[[ TEXT PASSAGE open ]]

The Manufacturing segment generated negative EBITDA of $1.1 million for Q3 2013. This compares to positive EBITDA of $15.3 million for the same period of 2012. Excluding WesTower, the Manufacturing segment generated positive EBITDA of $3.6 million, down from $3.9 million in the corresponding period of 2012 when Stainless enjoyed a large one-time contract win.
WesTower generated negative EBITDA of $4.7 million in Q3 2013. This compares to positive EBITDA of $11.4 million for Q3 2012. The decline is due to a number of factors, including lower margins and external advisory costs of $1.6 million.
WesTower's EBITDA decline was driven by the performance of its US operations, including an expense of $11 million relating to changes in accounting estimates for its projects and this was entirely recorded in Q3 2013. WesTower's earnings are determined using the percentage of completion method, which is applied on a cumulative basis in each accounting period to the current estimates of contract revenue and contract costs. Consistent with IFRS, the effect of a net change in the preliminary estimate of a contract's revenue or contract's costs, or the effect of a net change in the estimate of the outcome of a contract, is accounted for as a change in accounting estimate during the reporting period.
Exchange reported a net loss of $0.2 million, or a loss of $0.01 per basic share, for Q3 2013. In the corresponding period of 2012, Exchange reported net earnings of $10.0 million or $0.49 per basic share. The year-over-year decline in net income was due to expenses described previously. The Corporation also incurred interest charges of $5.8 million in Q3, up 69% from 2012, due to an increase in the number of outstanding convertible debentures as a result of financing activities.

[[ TEXT PASSAGE closed ]]

**REQUIRED ACTION A:**
Write out the listing word for word, from its first line through the line containing "Reading left to right, extract", including both ends. Leave the pictures out.
The earnings passage and the listing after it are separate, unrelated material.

[[ DATA EXTRACTS open ]]

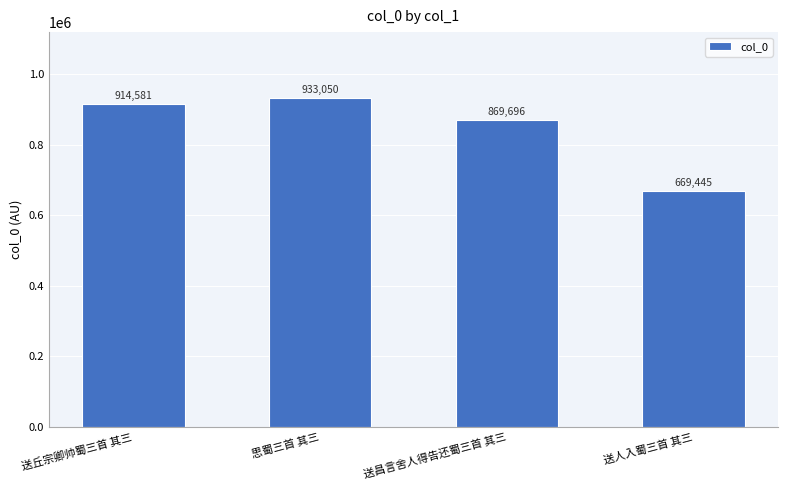

Reading left to right, transcribe all the data shown in this chart.

送丘宗卿帅蜀三首 其三=914581	思蜀三首 其三=933050	送昌言舍人得告还蜀三首 其三=869696	送人入蜀三首 其三=669445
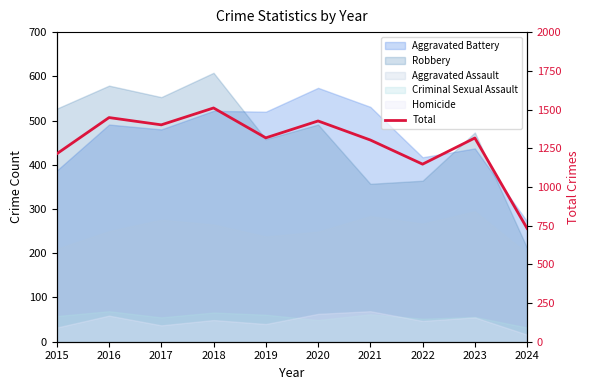

True or false: the data has more than 1 interior local peaks.

True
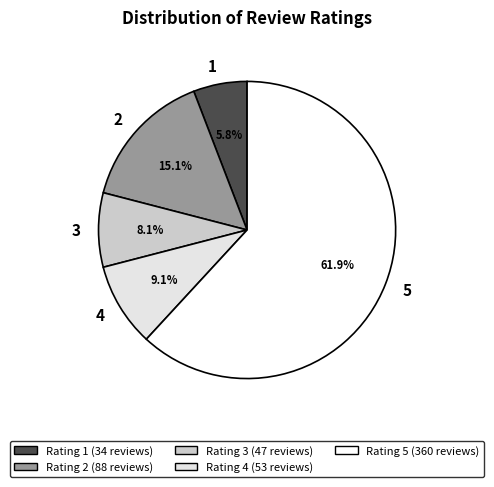

Is there any slice that represents more than half of the pie?

Yes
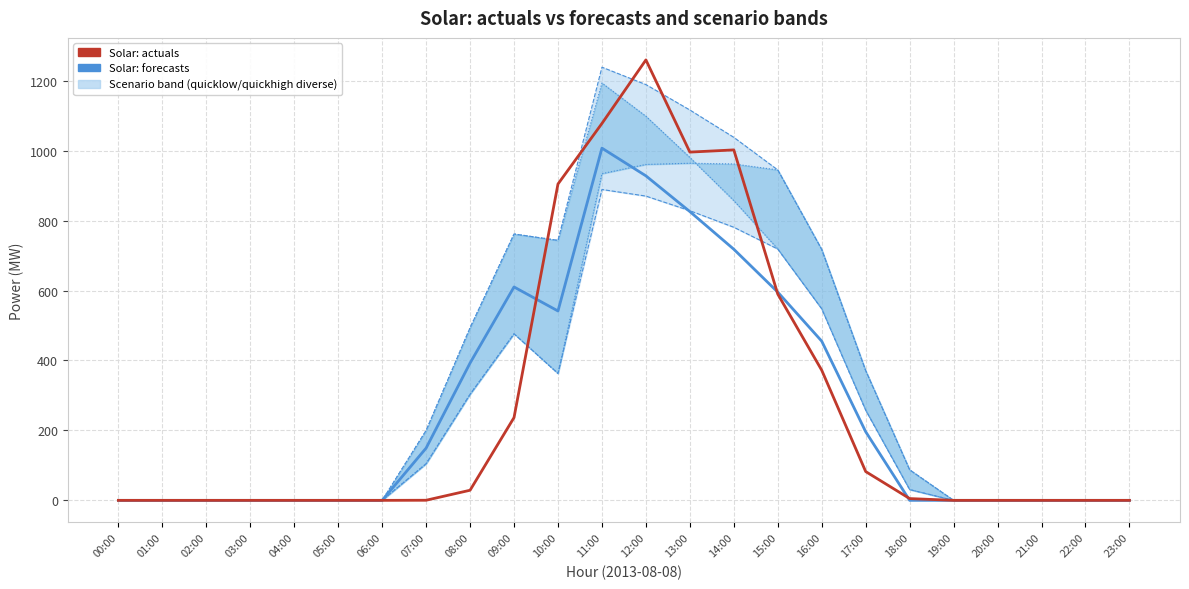

At which label does Solar: quickhigh_diverse3 first exceed 30?

07:00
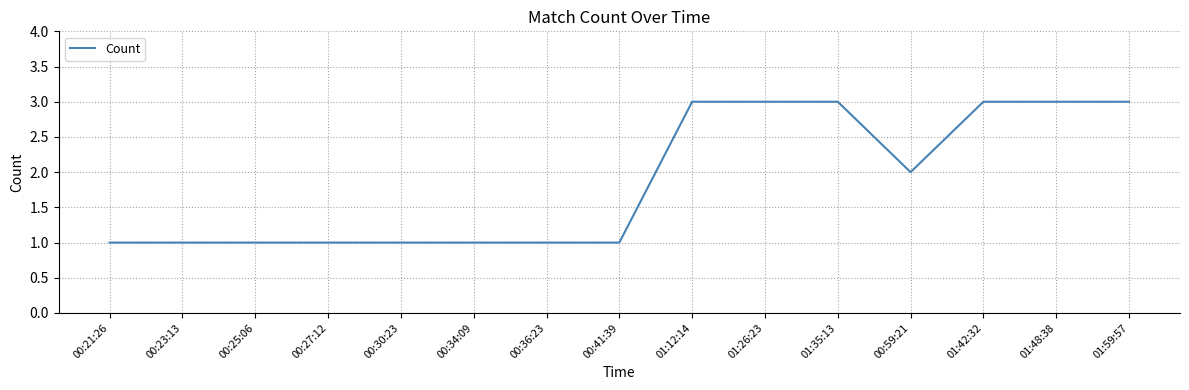

What is the change in value from 00:30:23 to 01:59:57?

+2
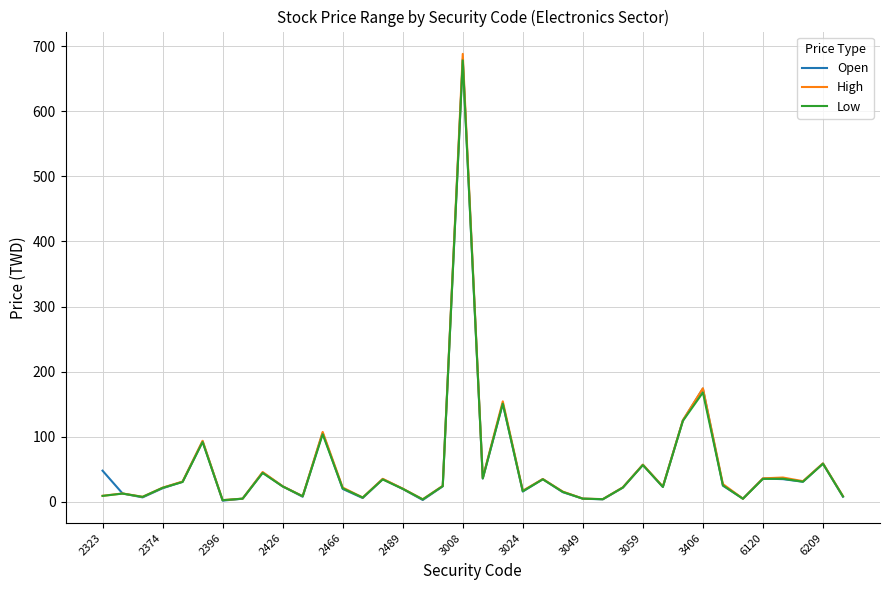

Which series has the largest range (max minus min)?

High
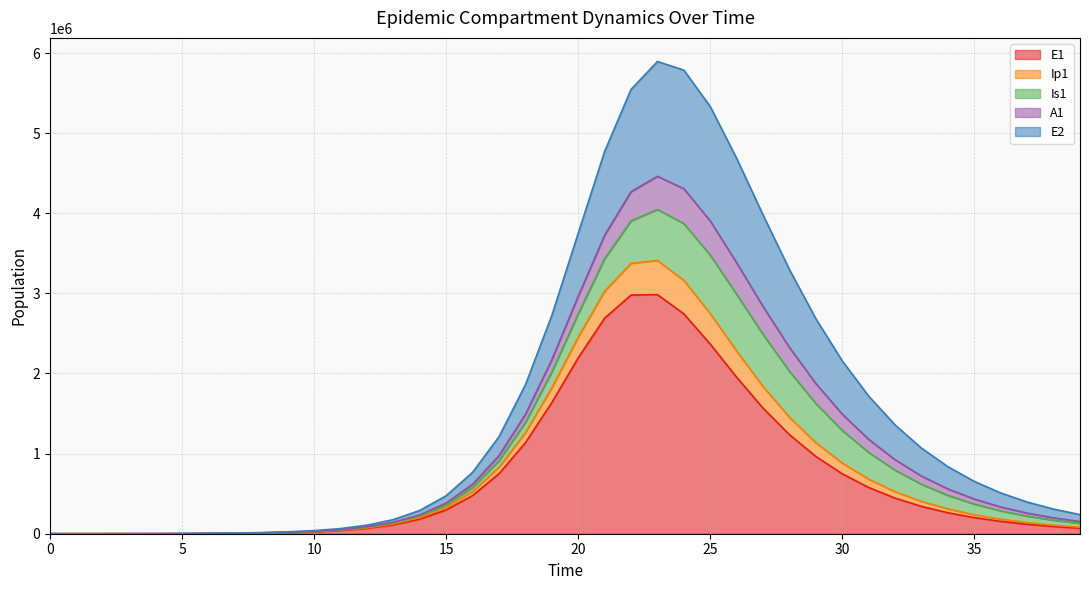

Reading left to right, extract all data points from this chart.

E1: 0=0.0	1=6.3	2=23.1	3=79.7	4=274.5	5=945.1	6=3252.6	7=5405.8	8=8815.1	9=14624.8	10=24315.2	11=40396.4	12=66986.1	13=110718.9	14=182026.5	15=296647.7	16=476631.1	17=748718.7	18=1135804.0	19=1636406.1	20=2195176.3	21=2690537.7	22=2978962.6	23=2984381.6	24=2744596.9	25=2366509.6	26=1952793.0	27=1566827.9	28=1235544.8	29=963997.3	30=747183.2	31=576717.3	32=443936.1	33=341109.7	34=261779.3	35=200728.4	36=153824.6	37=117832.1	38=90235.3	39=69088.1
Ip1: 0=0.0	1=0.5	2=1.9	3=6.7	4=23.0	5=79.4	6=273.1	7=590.5	8=930.6	9=1528.3	10=2535.6	11=4213.1	12=6993.3	13=11579.8	14=19095.2	15=31273.8	16=50654.0	17=80599.0	18=124739.9	19=185186.5	20=259178.0	21=335770.8	22=396970.0	23=426145.9	24=418002.3	25=380318.8	26=326919.9	27=270029.3	28=217168.9	29=171654.6	30=134177.4	31=104136.5	32=80449.4	33=61962.9	34=47628.7	35=36560.9	36=28038.9	37=21489.5	38=16462.5	39=12607.6
Is1: 0=1.0	1=0.9	2=1.7	3=4.8	4=15.9	5=54.2	6=186.3	7=445.9	8=856.9	9=1465.7	10=2452.5	11=4084.4	12=6790.0	13=11267.0	14=18643.0	15=30705.3	16=50192.0	17=81057.0	18=128429.7	19=197676.5	20=291780.8	21=407041.4	22=529571.3	23=637186.5	24=708143.3	25=730967.0	26=707830.7	27=650459.9	28=573476.3	29=489605.5	30=407791.0	31=333263.5	32=268413.5	33=213765.3	34=168767.7	35=132343.9	36=103235.1	37=80197.2	38=62099.4	39=47963.9
A1: 0=0.0	1=0.2	2=1.2	3=4.5	4=15.8	5=54.5	6=187.7	7=421.1	8=717.5	9=1198.8	10=1996.2	11=3320.1	12=5514.6	13=9139.6	14=15093.5	15=24780.1	16=40296.5	17=64535.4	18=100920.6	19=152275.1	20=218401.2	21=293088.6	22=363400.3	23=414113.0	24=435249.2	25=426294.3	26=394218.9	27=348611.9	28=297962.1	29=248206.1	30=202779.6	31=163240.3	32=129937.4	33=102535.8	34=80372.0	35=62671.7	36=48671.3	37=37678.5	38=29096.0	39=22424.6
E2: 0=0.0	1=1.9	2=7.0	3=24.1	4=82.9	5=285.2	6=981.7	7=1631.7	8=2661.3	9=4416.7	10=7347.0	11=12216.8	12=20287.7	13=33613.8	14=55483.5	15=91016.2	16=147809.6	17=236209.7	18=368130.9	19=552571.5	20=786491.2	21=1044337.1	22=1277400.5	23=1432717.5	24=1480882.3	25=1427841.1	26=1303413.9	27=1142278.4	28=971965.3	29=809802.2	30=664617.9	31=539588.7	32=434641.0	33=348074.4	34=277537.5	35=220563.2	36=174837.7	37=138314.7	38=109247.2	39=86177.5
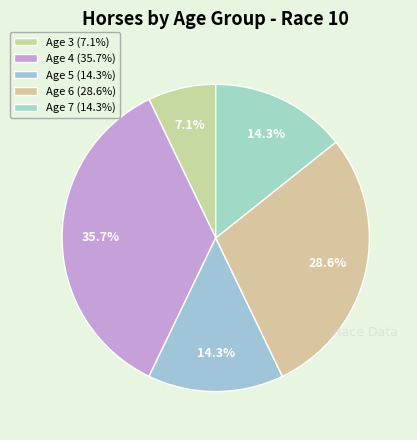

Does Age 5 account for over 50% of the chart?

No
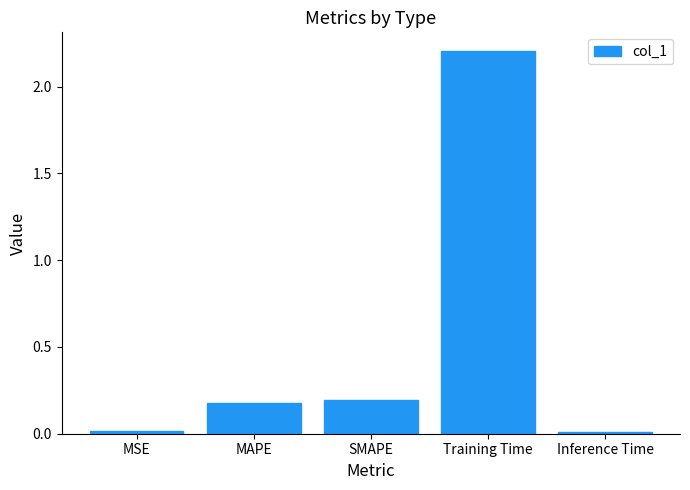

What is the sum of all values?

2.6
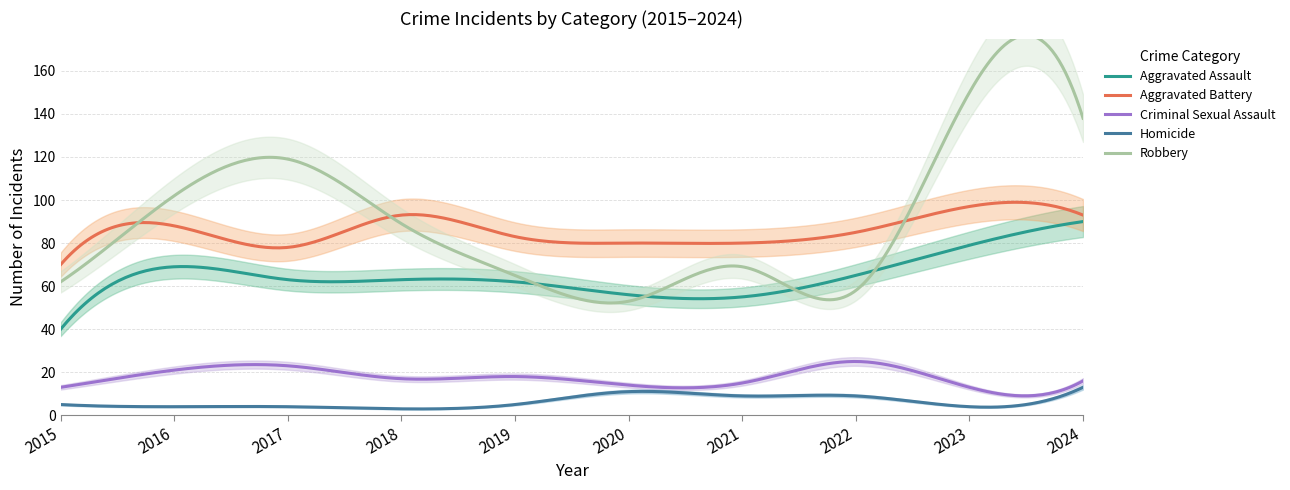

How many interior local valleys does the Aggravated Assault series have?

1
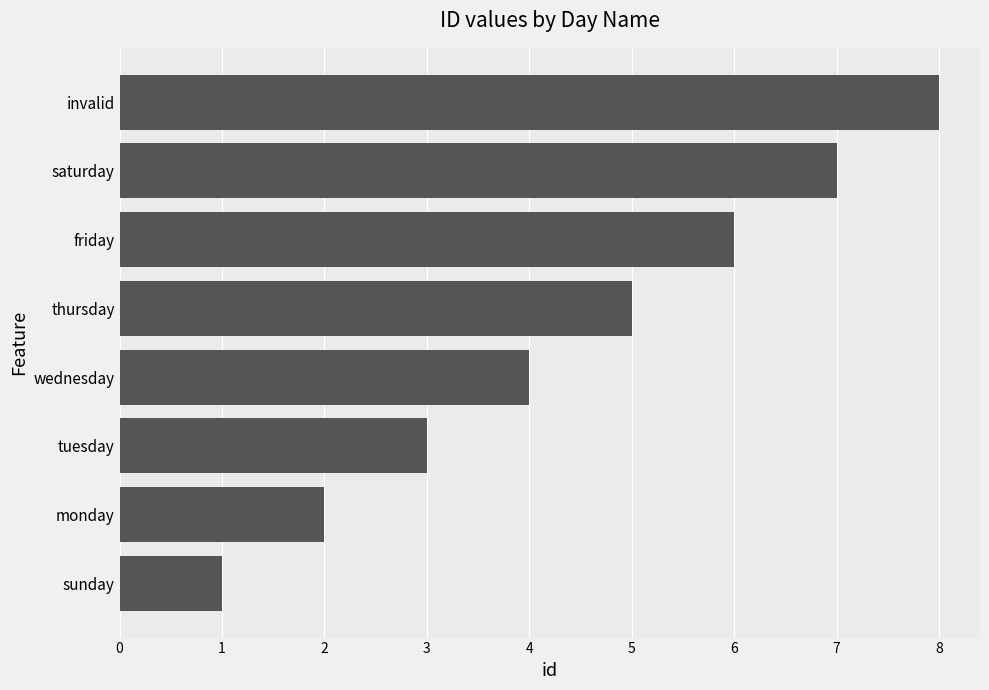

What is the maximum value shown in the chart?

8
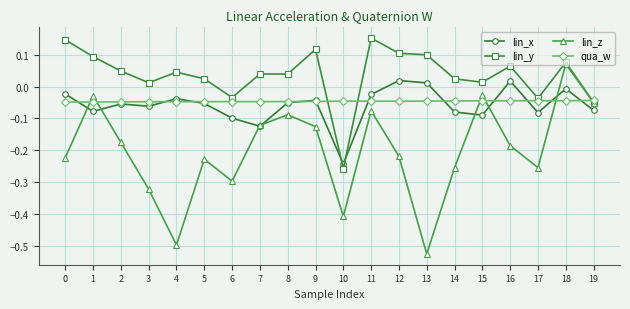

Which category has the lowest value in the lin_x series?

10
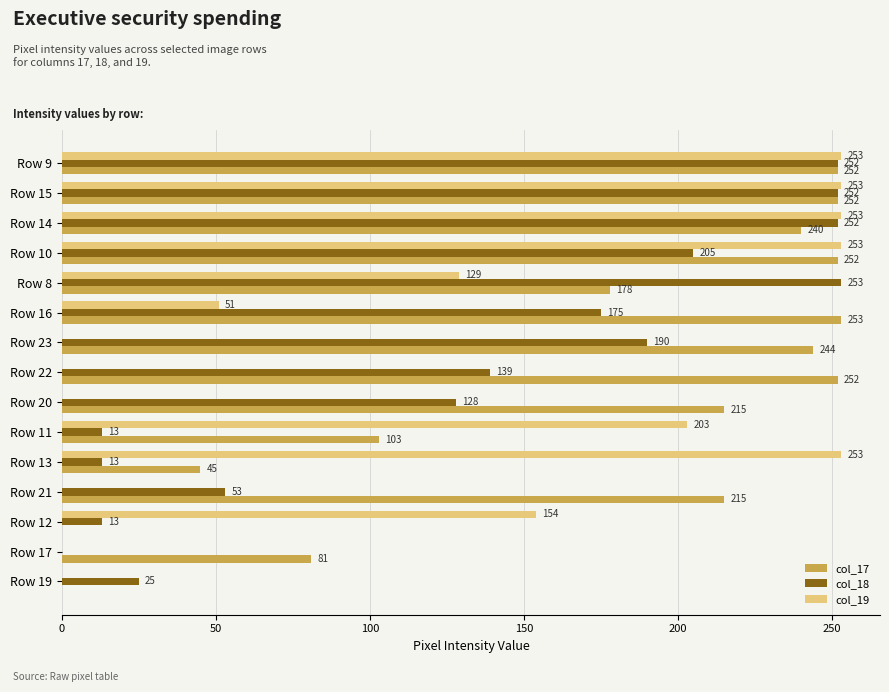

Between Row 13 and Row 19, which series saw the biggest shift?

col_19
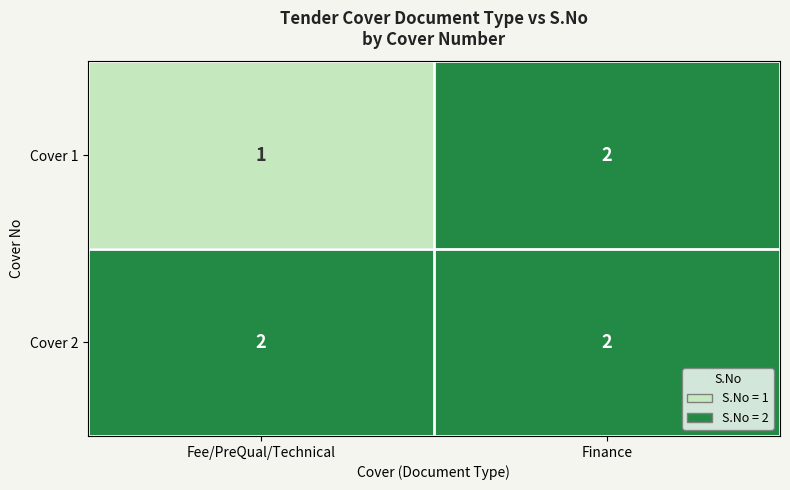

True or false: Cover 1 has a value of 2 at Finance.

True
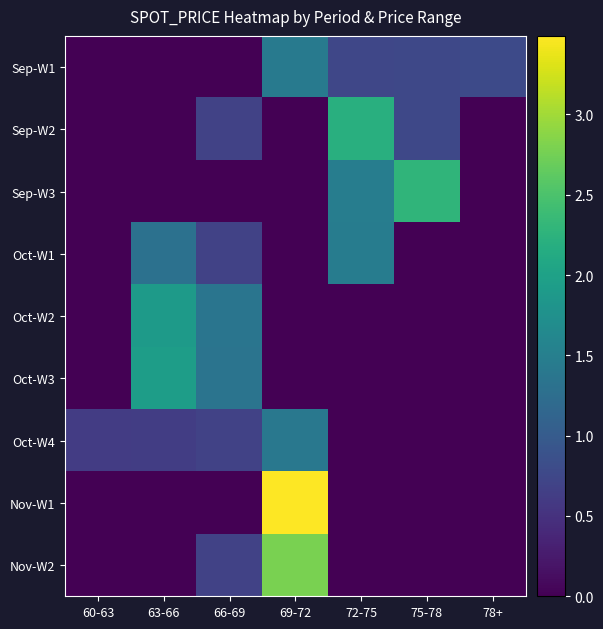

Count the number of data series in this chart.

9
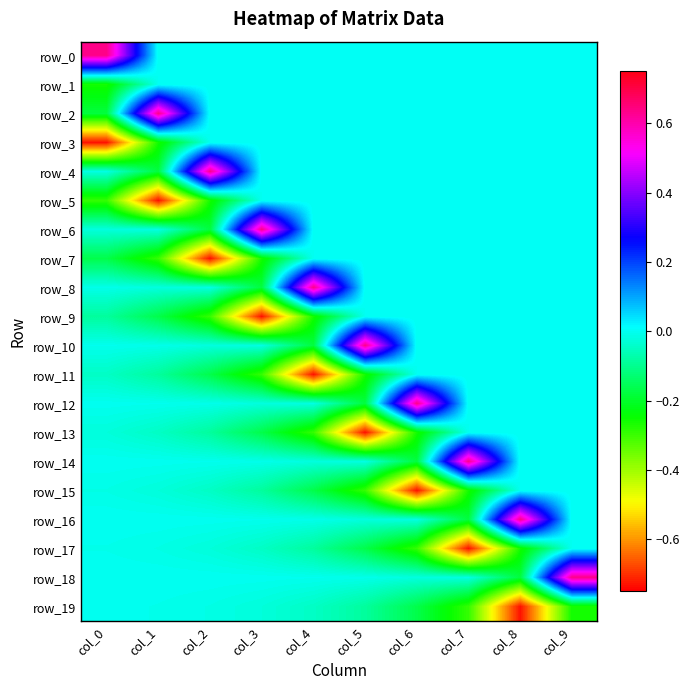

What is the total value across all series at col_6?

-1.0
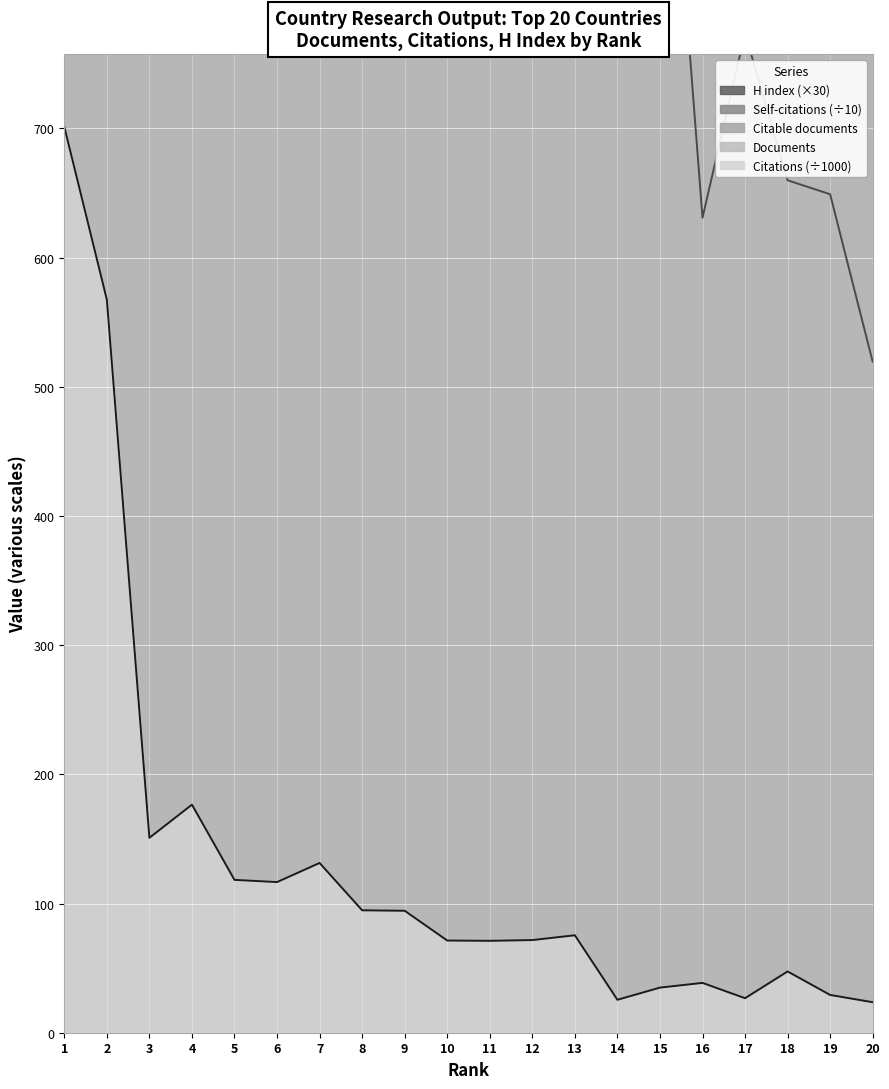

Rank the categories by H index value from lowest to highest.

19, 17, 10, 14, 15, 20, 16, 13, 12, 9, 3, 18, 11, 6, 8, 5, 7, 4, 1, 2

[[ DATA EXTRACTS closed ]]

**REQUIRED ACTION B:**
In the earnings passage, what amount of external advisory costs contributed to WesTower's decline in Q3 2013?

**EXERCISE OUTPUT A:**
Reading left to right, transcribe all the data shown in this chart.

送丘宗卿帅蜀三首 其三=914581	思蜀三首 其三=933050	送昌言舍人得告还蜀三首 其三=869696	送人入蜀三首 其三=669445

True or false: the data has more than 1 interior local peaks.

True

Is there any slice that represents more than half of the pie?

Yes

At which label does Solar: quickhigh_diverse3 first exceed 30?

07:00

What is the change in value from 00:30:23 to 01:59:57?

+2

Which series has the largest range (max minus min)?

High

Reading left to right, extract all data points from this chart.

**EXERCISE OUTPUT B:**
$1.6 million